Tomography INR Speed-ups and quantem-cuda API Built-in#246
Draft
cedriclim1 wants to merge 31 commits into
Draft
Conversation
The per-pixel DataLoader path costs ~43 ms/batch on CPU (8192 Python __getitem__ calls + collate + H2D copy) while the GPU step itself takes ~20 ms, so single-GPU reconstructions idle the GPU half the time. DeviceBatchSampler keeps the tilt stack resident on the device and builds each batch with index arithmetic and two tensor lookups, yielding the same batch dicts (and drop_last/val-split semantics) as the DataLoader path. DDP runs keep the DataLoader + DistributedSampler path.

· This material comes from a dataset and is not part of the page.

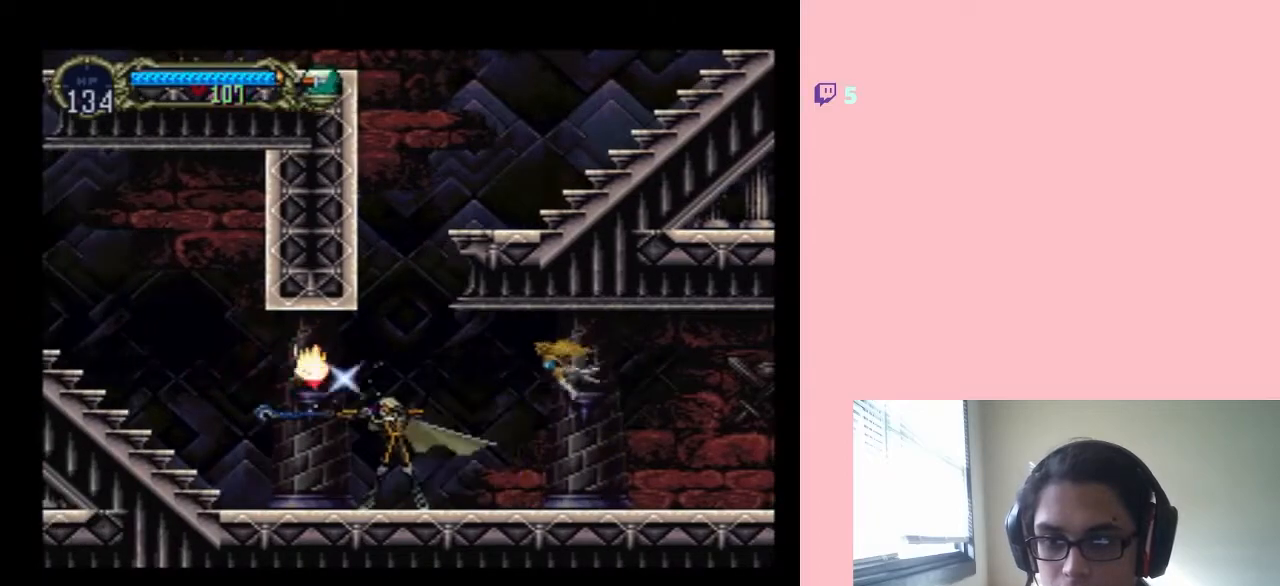
{"dt_ms": 500, "buttons": ["DPAD_LEFT"], "left_stick": "center", "right_stick": "center", "events": [[17, "DPAD_LEFT", "up"], [83, "Y", "up"], [367, "DPAD_LEFT", "down"]]}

Also disable bf16 autocast in the validation loop to match the training pass: the so3 pose solve (lu_factor) has no BFloat16 kernel, and a bf16 val loss is not comparable to the fp32 train loss.
Every rank derives the same epoch permutation from seed + epoch (CPU generator, identical across ranks and reproducible) and takes an equal-size contiguous shard, with the ragged tail dropped so per-rank batch counts always match and gradient sync cannot hang. The training loop's existing sampler.set_epoch call drives reshuffling, exactly like DistributedSampler; single-process runs auto-advance the epoch instead. The train/val split now uses a fixed-seed generator: identical across ranks (no leakage between a rank's train shard and another's val shard) and stable across save/reload, so resumed runs keep validating on the same held-out pixels. Verified with a 2-GPU torchrun run: equal batch counts on both ranks, finite identical reduced losses, no deadlock.
…raint crash - TomographyINRDataset.__getitem__ decomposed pixel indices by shape[1] (height) instead of shape[2] (width), and __len__ used max(shape)^2 instead of H*W; both corrupted the pixel mapping and overcounted the dataset for rectangular tilt images. - ObjectPixelated.apply_soft_constraints built soft_loss as a leaf tensor with requires_grad=True and then added the TV loss in-place, which raises RuntimeError whenever tv_vol > 0. Build it without requires_grad and add out-of-place so the loss backprops through get_tv_loss.
- interpolate_ms_features_tilted: build the per-plane coordinate pairs with unbind/stack views instead of allocating an index tensor on device every call (a host-to-device copy) and running an (T, 3, B, 3) expand+gather. Bitwise-identical output; ~1.1x on the isolated forward (B=4096, T=8, 3 scales) plus one fewer H2D transfer per model call. - ObjectTensorDecomp.get_volume_tv_loss: evaluate the base points and the three axis-shifted copies in one batched forward (4N points) instead of four sequential model calls. Bitwise-identical loss; 3.1x faster forward and 3.3x with backward (10k samples, KPlanesTILTED backbone).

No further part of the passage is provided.